Requirement: Transcribe the PSA testing guidance below word for word, starting at "What next if" and stopping after "you are unsure.".

Source document:
--------------------------------
PSA testing and Prostate cancer diagnosis

PSA testing and Prostate cancer diagnosis

PSA Testing

The current consensus guidelines for PSA testing can be found at this website, prostate.org.au (select ‘For Healthcare Professionals’ under the ‘Awareness’ tab).

What next if the PSA Is abnormal

When the PSA is above 3.0ng/ml or a prostate exam reveals a nodule and an obvious cause such as UTI or recent ejaculation has been excluded, further investigation is required. Repeat the PSA if you are unsure.

Risk‐adjusted testing for prostate cancer

The following suggestions are given for appropriate risk‐adjusted testing for prostate cancer after appropriate informed consent.

  1. Begin PSA testing for men aged 40 years to identify those at higher risk of future prostate cancer.
  2. For men aged 40–59 years:No screening if <10‐year life expectancy due to co‐morbid illnesses.
    • PSA level of >3 ng/mL or abnormal DRE – recommend urological assessment.
    • PSA level of >1.5 but <3 ng/mL – return for PSA test every year.
    • PSA level of 0.6–1.5 ng/mL – return for PSA test in 2 years.
    • PSA level of <0.6 ng/mL – return for PSA test in 7 years or at the age of 55 or 60 years, whichever comes first.
  3. For men aged 60–70 years:.No screening if <10‐year life expectancy due to co‐morbid illnesses.
    • PSA level of >3 ng/mL or abnormal DRE – recommend urological assessment.
    • PSA level of >2 ng/ml annual review.
    • PSA level of >1 but <2 ng/mL – return for PSA test every 2 years.
    • PSA level of <1 ng/mL – no further screening recommended.
  4. For men aged ≥71 years:
  1. No screening if <10‐year life expectancy due to co‐morbid illnesses.
  2. No further screening if aged >75 years and a PSA level of <3 ng/mL.

Refer for specialist opinion if PSA level is greater than age‐specific reference range >6.5 ng/mL or abnormal DRE; if PSA level of 3–6.5 ng/mL consider annual review if aged <75 years and a >10‐year life expectancy

Multi-parametric MRI of the prostate (mp MRI)
--------------------------------
Entries supplied:
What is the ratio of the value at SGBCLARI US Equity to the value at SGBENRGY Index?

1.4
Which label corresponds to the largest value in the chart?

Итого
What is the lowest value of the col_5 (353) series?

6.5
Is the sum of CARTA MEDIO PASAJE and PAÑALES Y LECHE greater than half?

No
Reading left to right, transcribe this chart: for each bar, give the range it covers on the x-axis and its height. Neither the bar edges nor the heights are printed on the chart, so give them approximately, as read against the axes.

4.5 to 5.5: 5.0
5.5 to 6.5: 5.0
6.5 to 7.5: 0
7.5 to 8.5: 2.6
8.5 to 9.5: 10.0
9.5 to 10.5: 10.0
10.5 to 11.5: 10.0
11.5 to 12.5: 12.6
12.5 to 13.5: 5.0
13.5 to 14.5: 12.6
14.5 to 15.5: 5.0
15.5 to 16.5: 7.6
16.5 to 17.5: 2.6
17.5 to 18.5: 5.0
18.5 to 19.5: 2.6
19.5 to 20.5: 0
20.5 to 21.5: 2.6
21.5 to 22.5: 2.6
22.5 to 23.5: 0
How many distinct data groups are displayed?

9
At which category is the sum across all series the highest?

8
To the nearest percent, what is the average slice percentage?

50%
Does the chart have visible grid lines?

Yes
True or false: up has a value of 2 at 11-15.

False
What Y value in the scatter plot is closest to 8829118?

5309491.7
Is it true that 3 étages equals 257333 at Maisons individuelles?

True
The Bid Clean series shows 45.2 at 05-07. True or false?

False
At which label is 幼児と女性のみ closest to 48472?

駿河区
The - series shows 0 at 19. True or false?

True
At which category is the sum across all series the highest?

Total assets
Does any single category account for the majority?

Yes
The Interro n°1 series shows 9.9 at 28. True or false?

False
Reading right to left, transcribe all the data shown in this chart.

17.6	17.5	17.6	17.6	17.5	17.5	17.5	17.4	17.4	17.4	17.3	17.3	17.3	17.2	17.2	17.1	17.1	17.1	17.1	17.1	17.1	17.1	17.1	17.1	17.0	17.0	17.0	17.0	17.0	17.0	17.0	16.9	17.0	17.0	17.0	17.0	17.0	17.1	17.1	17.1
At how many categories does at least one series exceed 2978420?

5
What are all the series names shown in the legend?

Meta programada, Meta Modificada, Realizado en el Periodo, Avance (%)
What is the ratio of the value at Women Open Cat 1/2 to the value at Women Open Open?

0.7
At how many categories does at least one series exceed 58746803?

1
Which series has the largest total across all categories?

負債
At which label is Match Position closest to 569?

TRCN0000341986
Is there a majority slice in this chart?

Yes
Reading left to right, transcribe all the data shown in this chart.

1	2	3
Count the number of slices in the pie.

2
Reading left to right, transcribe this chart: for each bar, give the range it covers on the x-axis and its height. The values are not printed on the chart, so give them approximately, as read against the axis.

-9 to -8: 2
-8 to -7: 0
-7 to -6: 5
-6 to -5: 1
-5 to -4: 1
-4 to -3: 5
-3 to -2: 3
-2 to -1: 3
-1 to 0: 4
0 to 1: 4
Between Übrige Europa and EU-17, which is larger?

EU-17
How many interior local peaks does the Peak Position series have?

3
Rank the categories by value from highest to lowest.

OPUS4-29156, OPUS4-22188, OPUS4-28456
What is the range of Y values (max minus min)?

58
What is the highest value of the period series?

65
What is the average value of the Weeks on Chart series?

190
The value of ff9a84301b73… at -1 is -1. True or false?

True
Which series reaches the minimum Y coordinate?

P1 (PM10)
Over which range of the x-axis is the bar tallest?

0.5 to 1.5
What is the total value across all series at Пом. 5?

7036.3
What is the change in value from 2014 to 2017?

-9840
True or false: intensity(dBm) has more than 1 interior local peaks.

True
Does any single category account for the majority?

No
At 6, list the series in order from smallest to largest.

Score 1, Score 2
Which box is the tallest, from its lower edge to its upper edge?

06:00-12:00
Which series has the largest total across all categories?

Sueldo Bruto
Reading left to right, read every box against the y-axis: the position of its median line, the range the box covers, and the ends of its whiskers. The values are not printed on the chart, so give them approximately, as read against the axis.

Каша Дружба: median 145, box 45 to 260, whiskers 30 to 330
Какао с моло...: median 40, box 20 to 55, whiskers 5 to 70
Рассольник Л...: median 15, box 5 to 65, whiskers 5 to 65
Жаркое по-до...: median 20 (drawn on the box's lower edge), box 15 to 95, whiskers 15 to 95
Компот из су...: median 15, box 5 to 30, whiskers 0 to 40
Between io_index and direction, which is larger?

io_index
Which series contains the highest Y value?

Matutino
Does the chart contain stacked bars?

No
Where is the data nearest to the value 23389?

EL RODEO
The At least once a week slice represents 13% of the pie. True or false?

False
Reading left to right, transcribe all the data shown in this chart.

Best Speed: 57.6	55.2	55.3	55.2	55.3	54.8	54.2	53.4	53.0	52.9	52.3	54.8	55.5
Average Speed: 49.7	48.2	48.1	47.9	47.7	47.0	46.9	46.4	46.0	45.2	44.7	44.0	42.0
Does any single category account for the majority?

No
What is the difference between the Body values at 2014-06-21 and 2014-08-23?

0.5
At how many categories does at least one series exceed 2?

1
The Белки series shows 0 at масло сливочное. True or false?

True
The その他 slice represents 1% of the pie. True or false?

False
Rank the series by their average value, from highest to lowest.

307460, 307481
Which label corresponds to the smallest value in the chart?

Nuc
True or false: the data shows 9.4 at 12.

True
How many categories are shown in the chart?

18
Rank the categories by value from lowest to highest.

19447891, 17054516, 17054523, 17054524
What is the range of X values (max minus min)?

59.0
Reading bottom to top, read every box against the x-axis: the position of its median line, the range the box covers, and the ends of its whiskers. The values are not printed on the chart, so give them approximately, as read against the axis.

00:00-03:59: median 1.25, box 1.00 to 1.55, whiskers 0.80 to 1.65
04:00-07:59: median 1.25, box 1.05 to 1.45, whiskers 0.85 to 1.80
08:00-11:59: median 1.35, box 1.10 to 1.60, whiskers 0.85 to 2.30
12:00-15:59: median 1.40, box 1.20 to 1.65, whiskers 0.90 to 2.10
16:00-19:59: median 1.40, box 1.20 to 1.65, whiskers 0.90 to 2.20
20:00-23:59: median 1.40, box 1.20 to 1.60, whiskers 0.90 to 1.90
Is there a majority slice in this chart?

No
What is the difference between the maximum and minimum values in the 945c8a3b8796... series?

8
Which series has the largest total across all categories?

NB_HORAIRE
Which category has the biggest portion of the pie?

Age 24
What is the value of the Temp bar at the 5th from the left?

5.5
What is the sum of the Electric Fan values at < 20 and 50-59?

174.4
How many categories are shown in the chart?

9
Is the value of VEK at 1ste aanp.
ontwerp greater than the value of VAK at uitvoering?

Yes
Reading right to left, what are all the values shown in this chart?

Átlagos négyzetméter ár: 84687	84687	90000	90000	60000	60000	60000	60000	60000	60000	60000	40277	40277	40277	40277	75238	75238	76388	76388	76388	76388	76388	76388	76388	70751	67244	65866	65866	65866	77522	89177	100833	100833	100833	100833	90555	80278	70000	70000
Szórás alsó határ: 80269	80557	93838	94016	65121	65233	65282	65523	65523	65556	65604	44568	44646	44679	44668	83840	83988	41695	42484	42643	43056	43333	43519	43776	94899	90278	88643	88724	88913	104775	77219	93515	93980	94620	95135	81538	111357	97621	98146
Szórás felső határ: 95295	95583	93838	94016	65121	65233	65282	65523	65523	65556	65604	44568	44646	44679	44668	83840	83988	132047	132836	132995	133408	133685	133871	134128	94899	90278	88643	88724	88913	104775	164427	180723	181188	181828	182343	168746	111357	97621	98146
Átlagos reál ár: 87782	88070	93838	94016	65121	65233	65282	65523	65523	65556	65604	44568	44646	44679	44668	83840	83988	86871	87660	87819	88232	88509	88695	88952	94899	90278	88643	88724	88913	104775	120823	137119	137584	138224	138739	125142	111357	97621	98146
--------------------------------
Task solution:
What next if the PSA Is abnormal

When the PSA is above 3.0ng/ml or a prostate exam reveals a nodule and an obvious cause such as UTI or recent ejaculation has been excluded, further investigation is required. Repeat the PSA if you are unsure.